Authentication

Section 8

Emma uses a token-based authentication strategy to securely interact with Cloudflare services. All authentication is handled through environment variables, ensuring that no sensitive credentials are ever stored on your local machine.

Cloudflare API Token

To deploy and manage the API worker, D1 database, and R2 bucket, you need a Cloudflare API token with the following permissions:

Account > Workers R2 Storage: Edit
Account > Workers Scripts: Edit
Account > D1: Edit
Zone > Workers Routes: Edit (if using a custom domain)

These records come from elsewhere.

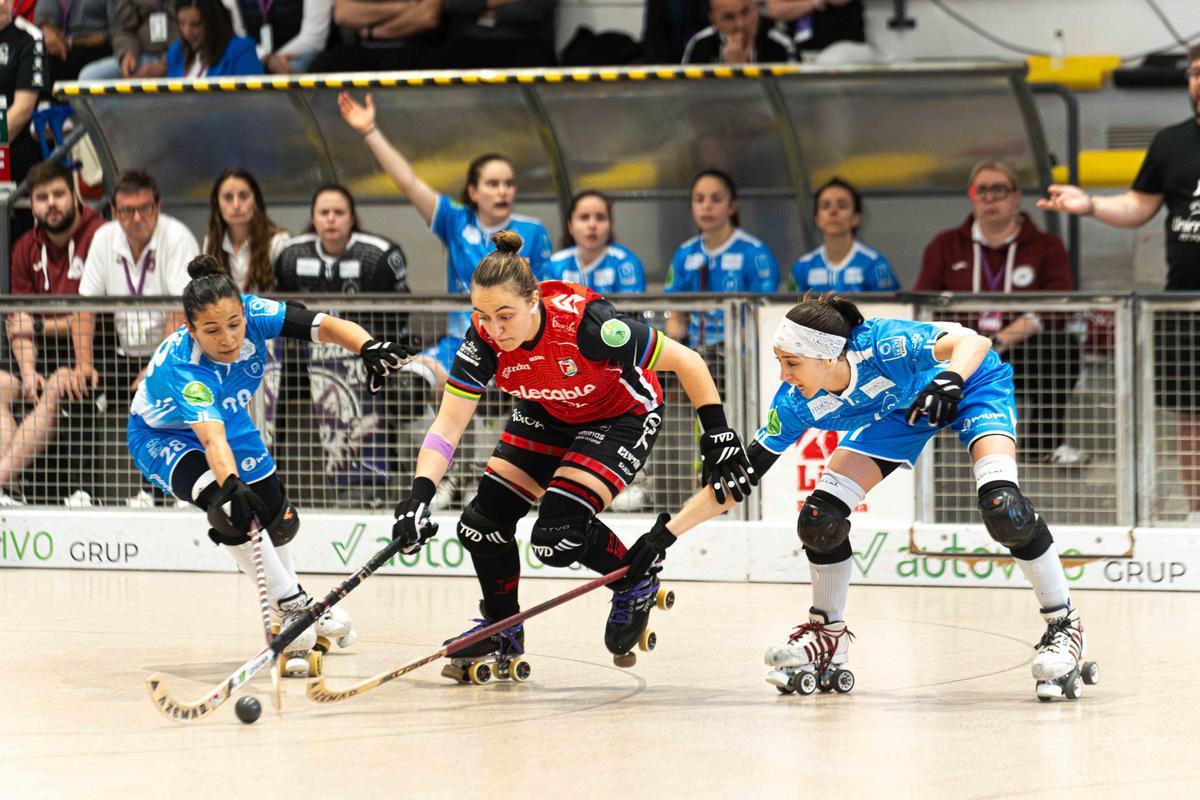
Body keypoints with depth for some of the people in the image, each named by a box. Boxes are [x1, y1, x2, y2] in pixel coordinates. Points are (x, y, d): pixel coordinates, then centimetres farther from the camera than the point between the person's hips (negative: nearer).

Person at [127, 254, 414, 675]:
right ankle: (293, 606, -16)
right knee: (231, 507, -30)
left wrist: (368, 347, -55)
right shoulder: (180, 368, -42)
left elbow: (324, 325, -35)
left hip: (228, 417, 6)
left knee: (278, 519, 13)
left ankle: (287, 597, 43)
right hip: (163, 436, -6)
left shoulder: (254, 316, -30)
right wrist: (230, 484, -72)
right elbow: (211, 436, -54)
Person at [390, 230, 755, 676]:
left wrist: (718, 438, -28)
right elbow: (448, 425, -24)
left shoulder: (583, 323, -38)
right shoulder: (485, 338, -25)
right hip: (546, 414, 5)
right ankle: (502, 630, 22)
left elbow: (686, 362, -27)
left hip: (623, 417, -5)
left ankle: (636, 585, 9)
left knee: (558, 533, -21)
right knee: (483, 521, -4)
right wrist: (420, 493, -40)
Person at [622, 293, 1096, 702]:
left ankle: (1064, 626, -12)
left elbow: (972, 342, -46)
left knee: (1002, 507, -29)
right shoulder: (797, 404, -22)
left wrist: (949, 380, -67)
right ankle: (828, 634, 12)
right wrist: (666, 534, -19)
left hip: (972, 384, -5)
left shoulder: (883, 347, -40)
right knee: (821, 515, -11)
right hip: (897, 411, 5)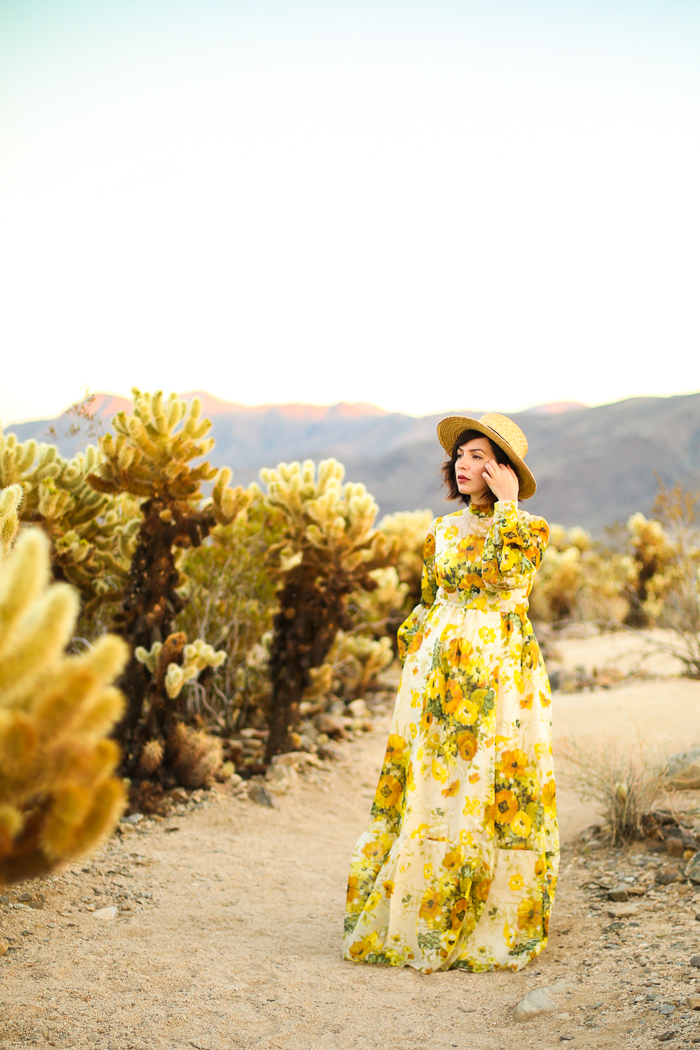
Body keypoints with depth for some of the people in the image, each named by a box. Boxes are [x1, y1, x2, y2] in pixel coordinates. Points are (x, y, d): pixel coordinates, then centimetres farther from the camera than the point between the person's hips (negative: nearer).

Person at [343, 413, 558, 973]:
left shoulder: (529, 527, 1)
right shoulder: (444, 528, 13)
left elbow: (513, 571, -20)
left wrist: (506, 504, -13)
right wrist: (415, 660, 7)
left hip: (500, 674, -3)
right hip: (439, 673, 4)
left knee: (493, 794, -1)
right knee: (430, 793, 4)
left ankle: (494, 926, 13)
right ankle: (419, 921, 16)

You can create this token in the Cloudflare dashboard under My Profile > API Tokens.

R2 S3 API Credentials

For uploading form assets to R2, you need S3-compatible API credentials. You can generate these in the R2 section of the Cloudflare dashboard by navigating to your bucket’s settings and creating an R2.dev API token.

Environment Variables

Once you have obtained your credentials, you must set them as environment variables in your shell:

# For R2 access
export R2_ACCESS_KEY_ID="your-r2-access-key-id"
export R2_SECRET_ACCESS_KEY="your-r2-secret-access-key"
export R2_ACCOUNT_ID="your-cloudflare-account-id"
export R2_BUCKET_NAME="your-r2-bucket-name"
export R2_PUBLIC_URL="your-r2-public-url"

# For API worker deployment
export CLOUDFLARE_API_TOKEN="your-cloudflare-api-token"
export CLOUDFLARE_ACCOUNT_ID="your-cloudflare-account-id"

The emma-cli will automatically use these environment variables when you run commands like emma init and emma deploy.